- _TASK ITEM_
Could you transcribe the following lines exactly, word for word, and leave the pictures out of your answer?

- _SUPPLIED RECORDS_

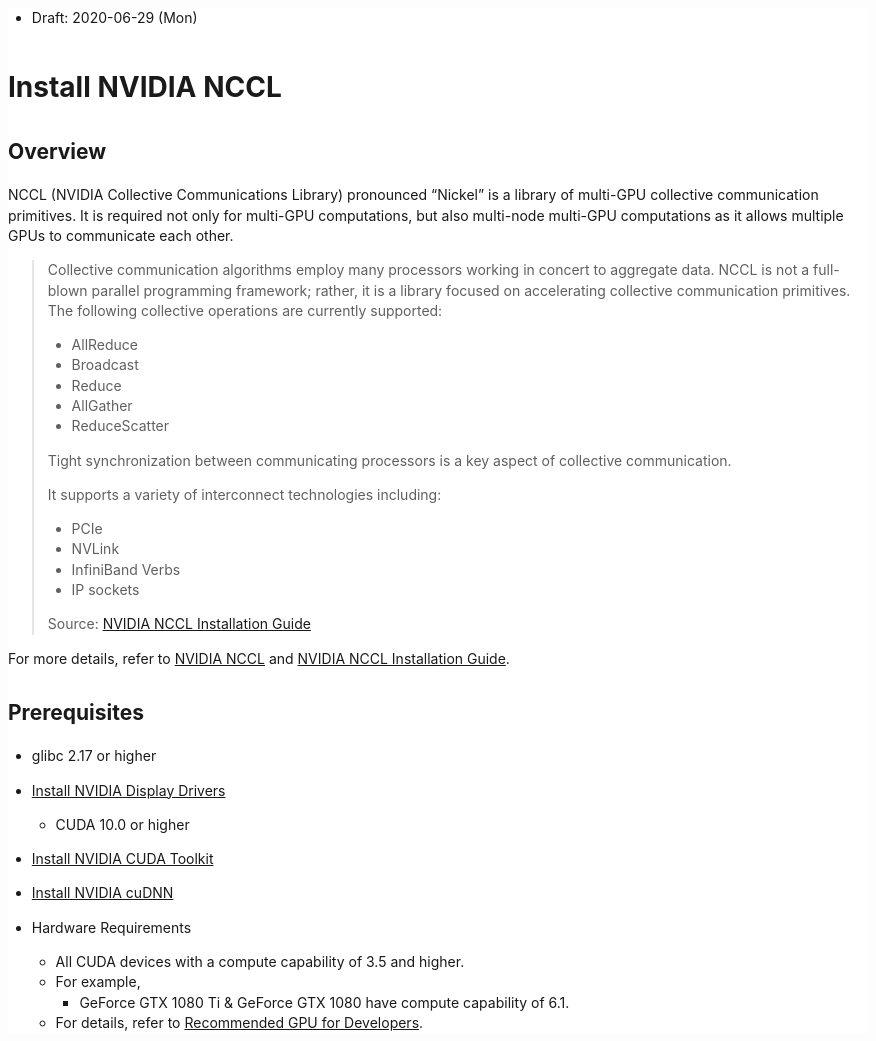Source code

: 

* Draft: 2020-06-29 (Mon)

# Install NVIDIA NCCL

## Overview

NCCL (NVIDIA Collective Communications Library) pronounced “Nickel” is a library of multi-GPU collective communication primitives. It is required not only for multi-GPU computations, but also multi-node multi-GPU computations as it allows multiple GPUs to communicate each other.

> Collective communication algorithms employ many processors working in concert to aggregate data. NCCL is not a full-blown parallel programming framework; rather, it is a library focused on accelerating collective communication primitives. The following collective operations are currently supported:
>
> - AllReduce
> - Broadcast
> - Reduce
> - AllGather
> - ReduceScatter
>
> Tight synchronization between communicating processors is a key aspect of collective communication.
>
> It supports a variety of interconnect technologies including:
>
> * PCIe
> * NVLink
> * InfiniBand Verbs
> * IP sockets
>
> Source: [NVIDIA NCCL Installation Guide](https://docs.nvidia.com/deeplearning/nccl/install-guide/index.html)

For more details, refer to [NVIDIA NCCL](https://developer.nvidia.com/nccl) and [NVIDIA NCCL Installation Guide](https://docs.nvidia.com/deeplearning/nccl/install-guide/index.html).

## Prerequisites

* glibc 2.17 or higher

* [Install NVIDIA Display Drivers](nvidia_graphics_card_driver_automatically.md)
  * CUDA 10.0 or higher
* [Install NVIDIA CUDA Toolkit](nvidia_cuda_toolkit.md)
* [Install NVIDIA cuDNN](nvidia_cudnn.md)
* Hardware Requirements
  * All CUDA devices with a compute capability of 3.5 and higher.
  * For example,
    * GeForce GTX 1080 Ti & GeForce GTX 1080 have compute capability of 6.1.
  * For details, refer to [Recommended GPU for Developers](https://developer.nvidia.com/cuda-gpus).
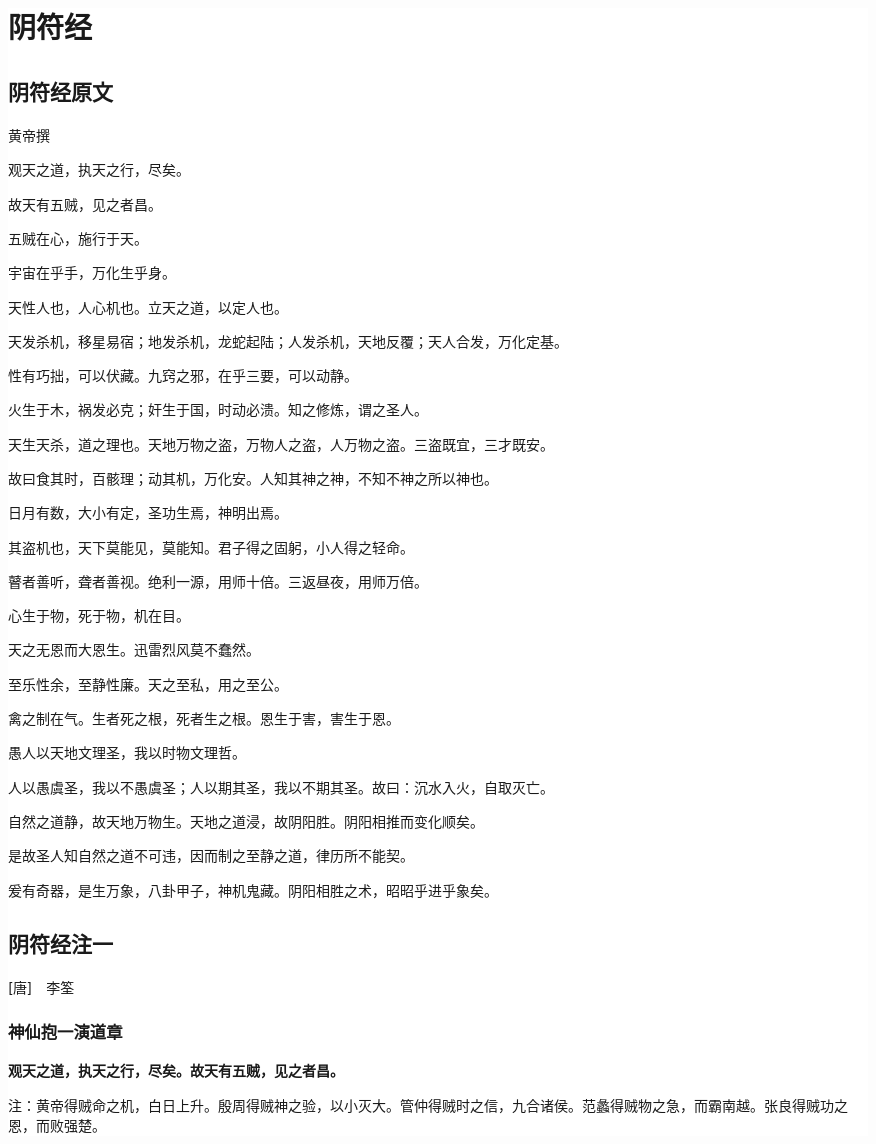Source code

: # 阴符经

## 阴符经原文

黄帝撰

观天之道，执天之行，尽矣。

故天有五贼，见之者昌。

五贼在心，施行于天。

宇宙在乎手，万化生乎身。

天性人也，人心机也。立天之道，以定人也。

天发杀机，移星易宿；地发杀机，龙蛇起陆；人发杀机，天地反覆；天人合发，万化定基。

性有巧拙，可以伏藏。九窍之邪，在乎三要，可以动静。

火生于木，祸发必克；奸生于国，时动必溃。知之修炼，谓之圣人。

天生天杀，道之理也。天地万物之盗，万物人之盗，人万物之盗。三盗既宜，三才既安。

故曰食其时，百骸理；动其机，万化安。人知其神之神，不知不神之所以神也。

日月有数，大小有定，圣功生焉，神明出焉。

其盗机也，天下莫能见，莫能知。君子得之固躬，小人得之轻命。

瞽者善听，聋者善视。绝利一源，用师十倍。三返昼夜，用师万倍。

心生于物，死于物，机在目。

天之无恩而大恩生。迅雷烈风莫不蠢然。

至乐性余，至静性廉。天之至私，用之至公。

禽之制在气。生者死之根，死者生之根。恩生于害，害生于恩。

愚人以天地文理圣，我以时物文理哲。

人以愚虞圣，我以不愚虞圣；人以期其圣，我以不期其圣。故曰：沉水入火，自取灭亡。

自然之道静，故天地万物生。天地之道浸，故阴阳胜。阴阳相推而变化顺矣。

是故圣人知自然之道不可违，因而制之至静之道，律历所不能契。

爰有奇器，是生万象，八卦甲子，神机鬼藏。阴阳相胜之术，昭昭乎进乎象矣。

## 阴符经注一

[唐]　李筌

### 神仙抱一演道章

**观天之道，执天之行，尽矣。故天有五贼，见之者昌。**

注：黄帝得贼命之机，白日上升。殷周得贼神之验，以小灭大。管仲得贼时之信，九合诸侯。范蠡得贼物之急，而霸南越。张良得贼功之恩，而败强楚。
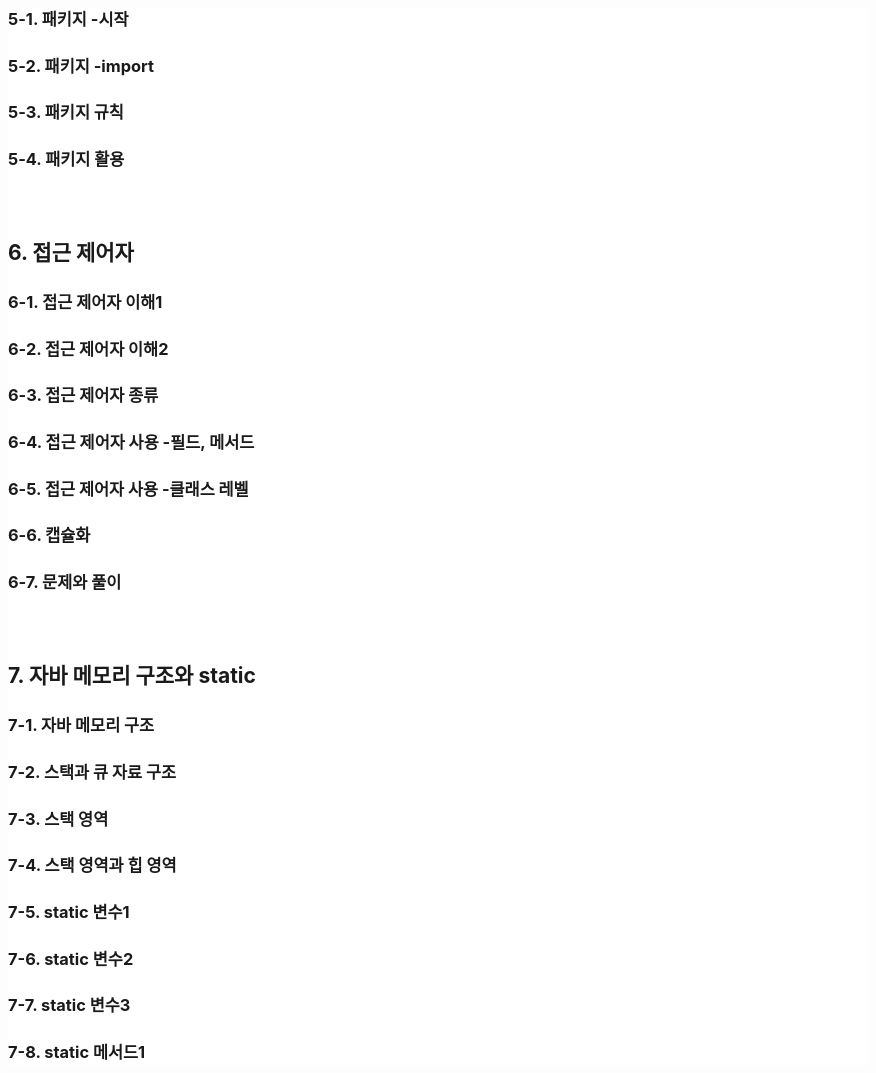### 5-1. 패키지 -시작

### 5-2. 패키지 -import

### 5-3. 패키지 규칙

### 5-4. 패키지 활용

<br>

## 6. 접근 제어자

### 6-1. 접근 제어자 이해1

### 6-2. 접근 제어자 이해2

### 6-3. 접근 제어자 종류

### 6-4. 접근 제어자 사용 -필드, 메서드

### 6-5. 접근 제어자 사용 -클래스 레벨

### 6-6. 캡슐화

### 6-7. 문제와 풀이

<br>

## 7. 자바 메모리 구조와 static

### 7-1. 자바 메모리 구조

### 7-2. 스택과 큐 자료 구조

### 7-3. 스택 영역

### 7-4. 스택 영역과 힙 영역

### 7-5. static 변수1

### 7-6. static 변수2

### 7-7. static 변수3

### 7-8. static 메서드1
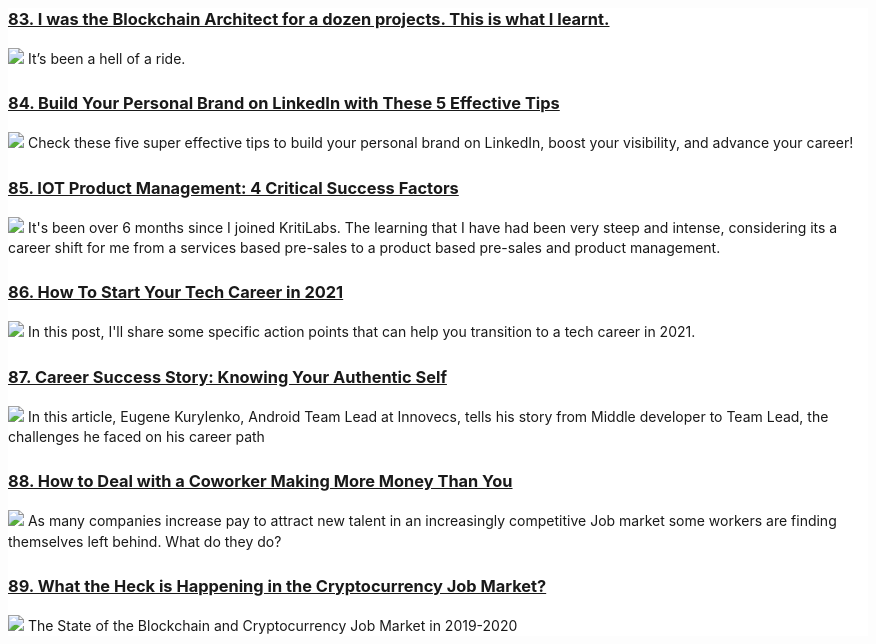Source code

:### [83. I was the Blockchain Architect for a dozen projects. This is what I learnt.](https://hackernoon.com/i-was-the-blockchain-architect-for-a-dozen-projects-and-this-is-what-i-learnt-7a17b36bad02)
![](https://cdn.hackernoon.com/drafts/6h213vy7.png)
It’s been a hell of a ride.

### [84. Build Your Personal Brand on LinkedIn with These 5 Effective Tips](https://hackernoon.com/build-your-personal-brand-on-linkedin-with-these-5-effective-tips)
![](https://cdn.hackernoon.com/images/8fV9YQSA1kgQ7genY8Wdl77xnU83-5993jq2.jpeg)
Check these five super effective tips to build your personal brand on LinkedIn,  boost your visibility, and advance your career!  

### [85. IOT Product Management: 4 Critical Success Factors](https://hackernoon.com/iot-product-management-4-critical-success-factors-zds3uk6)
![](https://firebasestorage.googleapis.com/v0/b/hackernoon-app.appspot.com/o/images%2Fsu97SkSWLyWE31XRKDmOxkAydcn1-qv2d4umc.jpeg?alt=media&token=c4b03ff1-9853-4dc0-a5cd-0b9cdbb177af)
It's been over 6 months since I joined KritiLabs. The learning that I have had been very steep and intense, considering its a career shift for me from a services based pre-sales to a product based pre-sales and product management. 

### [86. How To Start Your Tech Career in 2021](https://hackernoon.com/how-to-start-your-tech-career-in-2021-v4w313w)
![](https://cdn.hackernoon.com/images/Rx4yyPX4EzMQxTn3sbRO6UA2zZm2-8kn31tk.jpeg)
In this post, I'll share some specific action points that can help you transition to a tech career in 2021.

### [87. Career Success Story: Knowing Your Authentic Self](https://hackernoon.com/career-success-story-knowing-your-authentic-self)
![](https://cdn.hackernoon.com/images/Cvs9PeZ2cxRoYFzseZcQLw6SreU2-fia3rav.jpeg)
In this article, Eugene Kurylenko, Android Team Lead at Innovecs, tells his story from Middle developer to Team Lead, the challenges he faced on his career path

### [88. How to Deal with a Coworker Making More Money Than You ](https://hackernoon.com/how-to-deal-with-a-coworker-making-more-money-than-you)
![](https://cdn.hackernoon.com/images/VLxHvCQtyKcQRJ8iJBVZf7kjiC43-lz93ifg.jpeg)
As many companies increase pay to attract new talent in an increasingly competitive Job market some workers are finding themselves left behind. What do they do?

### [89. What the Heck is Happening in the Cryptocurrency Job Market? ](https://hackernoon.com/the-state-of-the-blockchain-and-cryptocurrency-job-market-in-2019-mw5q3tgt)
![](https://cdn.hackernoon.com/drafts/pg8j3t76.png)
The State of the Blockchain and Cryptocurrency Job Market in 2019-2020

- _TASK RESULT_
Source code

: 

* Draft: 2020-06-29 (Mon)

# Install NVIDIA NCCL

## Overview

NCCL (NVIDIA Collective Communications Library) pronounced “Nickel” is a library of multi-GPU collective communication primitives. It is required not only for multi-GPU computations, but also multi-node multi-GPU computations as it allows multiple GPUs to communicate each other.

> Collective communication algorithms employ many processors working in concert to aggregate data. NCCL is not a full-blown parallel programming framework; rather, it is a library focused on accelerating collective communication primitives. The following collective operations are currently supported:
>
> - AllReduce
> - Broadcast
> - Reduce
> - AllGather
> - ReduceScatter
>
> Tight synchronization between communicating processors is a key aspect of collective communication.
>
> It supports a variety of interconnect technologies including:
>
> * PCIe
> * NVLink
> * InfiniBand Verbs
> * IP sockets
>
> Source: [NVIDIA NCCL Installation Guide](https://docs.nvidia.com/deeplearning/nccl/install-guide/index.html)

For more details, refer to [NVIDIA NCCL](https://developer.nvidia.com/nccl) and [NVIDIA NCCL Installation Guide](https://docs.nvidia.com/deeplearning/nccl/install-guide/index.html).

## Prerequisites

* glibc 2.17 or higher

* [Install NVIDIA Display Drivers](nvidia_graphics_card_driver_automatically.md)
  * CUDA 10.0 or higher
* [Install NVIDIA CUDA Toolkit](nvidia_cuda_toolkit.md)
* [Install NVIDIA cuDNN](nvidia_cudnn.md)
* Hardware Requirements
  * All CUDA devices with a compute capability of 3.5 and higher.
  * For example,
    * GeForce GTX 1080 Ti & GeForce GTX 1080 have compute capability of 6.1.
  * For details, refer to [Recommended GPU for Developers](https://developer.nvidia.com/cuda-gpus).
Source code

: # 阴符经

## 阴符经原文

黄帝撰

观天之道，执天之行，尽矣。

故天有五贼，见之者昌。

五贼在心，施行于天。

宇宙在乎手，万化生乎身。

天性人也，人心机也。立天之道，以定人也。

天发杀机，移星易宿；地发杀机，龙蛇起陆；人发杀机，天地反覆；天人合发，万化定基。

性有巧拙，可以伏藏。九窍之邪，在乎三要，可以动静。

火生于木，祸发必克；奸生于国，时动必溃。知之修炼，谓之圣人。

天生天杀，道之理也。天地万物之盗，万物人之盗，人万物之盗。三盗既宜，三才既安。

故曰食其时，百骸理；动其机，万化安。人知其神之神，不知不神之所以神也。

日月有数，大小有定，圣功生焉，神明出焉。

其盗机也，天下莫能见，莫能知。君子得之固躬，小人得之轻命。

瞽者善听，聋者善视。绝利一源，用师十倍。三返昼夜，用师万倍。

心生于物，死于物，机在目。

天之无恩而大恩生。迅雷烈风莫不蠢然。

至乐性余，至静性廉。天之至私，用之至公。

禽之制在气。生者死之根，死者生之根。恩生于害，害生于恩。

愚人以天地文理圣，我以时物文理哲。

人以愚虞圣，我以不愚虞圣；人以期其圣，我以不期其圣。故曰：沉水入火，自取灭亡。

自然之道静，故天地万物生。天地之道浸，故阴阳胜。阴阳相推而变化顺矣。

是故圣人知自然之道不可违，因而制之至静之道，律历所不能契。

爰有奇器，是生万象，八卦甲子，神机鬼藏。阴阳相胜之术，昭昭乎进乎象矣。

## 阴符经注一

[唐]　李筌

### 神仙抱一演道章

**观天之道，执天之行，尽矣。故天有五贼，见之者昌。**

注：黄帝得贼命之机，白日上升。殷周得贼神之验，以小灭大。管仲得贼时之信，九合诸侯。范蠡得贼物之急，而霸南越。张良得贼功之恩，而败强楚。
### 5-1. 패키지 -시작

### 5-2. 패키지 -import

### 5-3. 패키지 규칙

### 5-4. 패키지 활용

<br>

## 6. 접근 제어자

### 6-1. 접근 제어자 이해1

### 6-2. 접근 제어자 이해2

### 6-3. 접근 제어자 종류

### 6-4. 접근 제어자 사용 -필드, 메서드

### 6-5. 접근 제어자 사용 -클래스 레벨

### 6-6. 캡슐화

### 6-7. 문제와 풀이

<br>

## 7. 자바 메모리 구조와 static

### 7-1. 자바 메모리 구조

### 7-2. 스택과 큐 자료 구조

### 7-3. 스택 영역

### 7-4. 스택 영역과 힙 영역

### 7-5. static 변수1

### 7-6. static 변수2

### 7-7. static 변수3

### 7-8. static 메서드1
Source code

:### [83. I was the Blockchain Architect for a dozen projects. This is what I learnt.](https://hackernoon.com/i-was-the-blockchain-architect-for-a-dozen-projects-and-this-is-what-i-learnt-7a17b36bad02)
![](https://cdn.hackernoon.com/drafts/6h213vy7.png)
It’s been a hell of a ride.

### [84. Build Your Personal Brand on LinkedIn with These 5 Effective Tips](https://hackernoon.com/build-your-personal-brand-on-linkedin-with-these-5-effective-tips)
![](https://cdn.hackernoon.com/images/8fV9YQSA1kgQ7genY8Wdl77xnU83-5993jq2.jpeg)
Check these five super effective tips to build your personal brand on LinkedIn,  boost your visibility, and advance your career!  

### [85. IOT Product Management: 4 Critical Success Factors](https://hackernoon.com/iot-product-management-4-critical-success-factors-zds3uk6)
![](https://firebasestorage.googleapis.com/v0/b/hackernoon-app.appspot.com/o/images%2Fsu97SkSWLyWE31XRKDmOxkAydcn1-qv2d4umc.jpeg?alt=media&token=c4b03ff1-9853-4dc0-a5cd-0b9cdbb177af)
It's been over 6 months since I joined KritiLabs. The learning that I have had been very steep and intense, considering its a career shift for me from a services based pre-sales to a product based pre-sales and product management. 

### [86. How To Start Your Tech Career in 2021](https://hackernoon.com/how-to-start-your-tech-career-in-2021-v4w313w)
![](https://cdn.hackernoon.com/images/Rx4yyPX4EzMQxTn3sbRO6UA2zZm2-8kn31tk.jpeg)
In this post, I'll share some specific action points that can help you transition to a tech career in 2021.

### [87. Career Success Story: Knowing Your Authentic Self](https://hackernoon.com/career-success-story-knowing-your-authentic-self)
![](https://cdn.hackernoon.com/images/Cvs9PeZ2cxRoYFzseZcQLw6SreU2-fia3rav.jpeg)
In this article, Eugene Kurylenko, Android Team Lead at Innovecs, tells his story from Middle developer to Team Lead, the challenges he faced on his career path

### [88. How to Deal with a Coworker Making More Money Than You ](https://hackernoon.com/how-to-deal-with-a-coworker-making-more-money-than-you)
![](https://cdn.hackernoon.com/images/VLxHvCQtyKcQRJ8iJBVZf7kjiC43-lz93ifg.jpeg)
As many companies increase pay to attract new talent in an increasingly competitive Job market some workers are finding themselves left behind. What do they do?

### [89. What the Heck is Happening in the Cryptocurrency Job Market? ](https://hackernoon.com/the-state-of-the-blockchain-and-cryptocurrency-job-market-in-2019-mw5q3tgt)
![](https://cdn.hackernoon.com/drafts/pg8j3t76.png)
The State of the Blockchain and Cryptocurrency Job Market in 2019-2020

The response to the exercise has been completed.